Evolving pregnancy screening options, such as noninvasive prenatal testing (NIPT), offer early genetic screening for chromosomal conditions using just one tube of blood—as early as 10 weeks into a pregnancy. Noninvasive testing provides high detection rates, low false-positive results, and no risk to mother and baby.
Other prenatal screening and diagnostic tests may require more than one office visit, multiple blood draws, or carry a higher risk of false-positive results.1-4 Diagnostic tests, such as chorionic villus sampling (CVS) or amniocentesis, provide definite results for most chromosome conditions but have an associated risk of miscarriage.

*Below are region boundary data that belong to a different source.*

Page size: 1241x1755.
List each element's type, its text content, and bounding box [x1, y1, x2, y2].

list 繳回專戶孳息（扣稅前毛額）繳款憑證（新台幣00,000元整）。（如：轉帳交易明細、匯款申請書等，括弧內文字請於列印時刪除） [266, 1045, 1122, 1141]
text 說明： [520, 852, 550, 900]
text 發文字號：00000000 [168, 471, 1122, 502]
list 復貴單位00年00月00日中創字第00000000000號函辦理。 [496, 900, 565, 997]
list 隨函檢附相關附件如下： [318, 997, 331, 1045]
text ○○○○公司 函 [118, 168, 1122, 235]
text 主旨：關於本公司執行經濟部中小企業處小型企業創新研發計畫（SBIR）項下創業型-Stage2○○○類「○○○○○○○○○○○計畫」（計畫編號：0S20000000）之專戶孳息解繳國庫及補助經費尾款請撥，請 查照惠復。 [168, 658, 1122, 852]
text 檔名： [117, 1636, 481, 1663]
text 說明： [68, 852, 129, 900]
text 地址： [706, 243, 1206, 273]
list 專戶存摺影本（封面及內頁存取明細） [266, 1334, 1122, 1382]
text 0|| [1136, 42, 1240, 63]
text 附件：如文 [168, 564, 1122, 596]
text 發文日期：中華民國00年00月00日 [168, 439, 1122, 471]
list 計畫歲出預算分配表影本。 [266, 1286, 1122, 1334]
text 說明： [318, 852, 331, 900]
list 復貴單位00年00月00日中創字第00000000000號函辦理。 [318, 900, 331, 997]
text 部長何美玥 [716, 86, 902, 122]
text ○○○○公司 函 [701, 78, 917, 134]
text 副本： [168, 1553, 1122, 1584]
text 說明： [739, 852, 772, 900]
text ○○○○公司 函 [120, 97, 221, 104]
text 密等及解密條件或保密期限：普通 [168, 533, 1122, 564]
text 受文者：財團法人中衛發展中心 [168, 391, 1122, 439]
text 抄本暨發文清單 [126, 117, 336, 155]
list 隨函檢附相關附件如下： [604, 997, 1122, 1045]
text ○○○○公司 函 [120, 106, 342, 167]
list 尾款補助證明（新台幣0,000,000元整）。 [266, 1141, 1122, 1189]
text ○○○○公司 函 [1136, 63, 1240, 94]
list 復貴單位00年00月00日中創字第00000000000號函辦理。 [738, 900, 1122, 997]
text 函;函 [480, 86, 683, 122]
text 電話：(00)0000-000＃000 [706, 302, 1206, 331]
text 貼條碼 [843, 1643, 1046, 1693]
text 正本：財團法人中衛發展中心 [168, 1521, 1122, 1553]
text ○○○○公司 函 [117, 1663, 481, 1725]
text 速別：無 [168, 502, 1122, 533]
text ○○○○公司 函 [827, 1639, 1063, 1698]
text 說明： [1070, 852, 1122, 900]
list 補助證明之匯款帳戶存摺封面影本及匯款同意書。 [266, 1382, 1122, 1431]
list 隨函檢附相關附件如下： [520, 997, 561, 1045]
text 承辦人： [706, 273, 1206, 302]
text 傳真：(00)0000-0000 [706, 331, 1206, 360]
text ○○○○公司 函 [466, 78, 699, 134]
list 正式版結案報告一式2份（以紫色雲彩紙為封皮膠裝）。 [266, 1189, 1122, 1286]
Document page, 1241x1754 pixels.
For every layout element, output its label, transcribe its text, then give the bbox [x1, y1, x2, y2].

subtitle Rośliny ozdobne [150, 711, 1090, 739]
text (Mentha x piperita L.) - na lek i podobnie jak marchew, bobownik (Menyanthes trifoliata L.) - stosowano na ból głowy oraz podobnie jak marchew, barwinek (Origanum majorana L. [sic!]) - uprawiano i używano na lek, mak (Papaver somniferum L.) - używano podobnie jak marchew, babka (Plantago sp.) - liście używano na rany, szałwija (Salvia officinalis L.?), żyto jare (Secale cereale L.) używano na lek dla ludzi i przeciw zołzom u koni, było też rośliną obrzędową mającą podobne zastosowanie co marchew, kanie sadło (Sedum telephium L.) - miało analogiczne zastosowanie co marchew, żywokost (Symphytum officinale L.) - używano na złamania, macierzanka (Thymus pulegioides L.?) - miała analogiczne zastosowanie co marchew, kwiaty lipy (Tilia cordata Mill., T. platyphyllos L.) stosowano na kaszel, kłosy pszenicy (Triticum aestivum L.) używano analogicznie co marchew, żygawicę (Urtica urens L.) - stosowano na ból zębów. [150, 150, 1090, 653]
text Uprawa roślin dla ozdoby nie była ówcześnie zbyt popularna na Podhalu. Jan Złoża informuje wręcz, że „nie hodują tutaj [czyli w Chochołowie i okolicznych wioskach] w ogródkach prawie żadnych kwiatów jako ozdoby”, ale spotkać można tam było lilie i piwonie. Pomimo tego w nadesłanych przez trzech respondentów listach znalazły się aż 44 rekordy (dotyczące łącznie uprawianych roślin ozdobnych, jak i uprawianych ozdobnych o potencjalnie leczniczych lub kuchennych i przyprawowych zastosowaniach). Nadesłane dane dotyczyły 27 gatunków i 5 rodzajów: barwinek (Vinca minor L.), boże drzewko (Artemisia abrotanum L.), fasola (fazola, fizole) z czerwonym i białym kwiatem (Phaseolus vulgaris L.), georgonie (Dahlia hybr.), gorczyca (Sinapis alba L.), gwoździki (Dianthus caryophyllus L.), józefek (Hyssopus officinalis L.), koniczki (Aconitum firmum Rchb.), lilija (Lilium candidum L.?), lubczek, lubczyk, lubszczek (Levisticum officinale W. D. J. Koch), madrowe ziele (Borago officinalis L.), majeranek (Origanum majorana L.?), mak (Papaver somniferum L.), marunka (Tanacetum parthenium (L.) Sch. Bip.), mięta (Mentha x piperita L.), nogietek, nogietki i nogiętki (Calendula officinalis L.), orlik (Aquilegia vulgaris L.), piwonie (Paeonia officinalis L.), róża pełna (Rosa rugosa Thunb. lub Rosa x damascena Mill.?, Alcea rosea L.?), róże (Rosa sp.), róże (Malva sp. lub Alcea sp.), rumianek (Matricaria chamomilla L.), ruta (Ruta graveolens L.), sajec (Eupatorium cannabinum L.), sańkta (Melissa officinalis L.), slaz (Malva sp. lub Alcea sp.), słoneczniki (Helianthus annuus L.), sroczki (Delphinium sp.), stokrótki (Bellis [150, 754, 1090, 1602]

NIPT analyzes cell-free DNA from a maternal blood sample (mixture of fetal and maternal DNA) to screen for common chromosomal conditions including trisomy 21 (Down syndrome), trisomy 18 (Edwards syndrome), and trisomy 13 (Patau syndrome).
The American Congress of Obstetricians and Gynecologists (ACOG) and International Society of Prenatal Diagnosis (ISPD), along with other professional societies, have stated that NIPT is an available screening option for all pregnant women.5,6
The NIPT workflow consists of several steps, and the complexity for each of these steps can vary widely between tests and the technical approach used. A typical workflow starts with isolating plasma from maternal blood draw. Cell-free DNA (cfDNA) is then extracted from plasma and prepared for analysis.
Data is generated from prepared cfDNA. Sophisticated analysis is then applied to the data.
Illumina NIPT uses next-generation sequencing (NGS) to analyze cfDNA fragments across the whole genome, which has proven advantages over other NIPT methodologies such as targeted sequencing and array-based methods. Test failure rates are substantially lower with whole-genome sequencing versus other methodologies.4, 7-9
With its high levels of sensitivity and accuracy, NGS produces the data quality needed for reliable analysis of the trace amounts of cfDNA found circulating within blood plasma.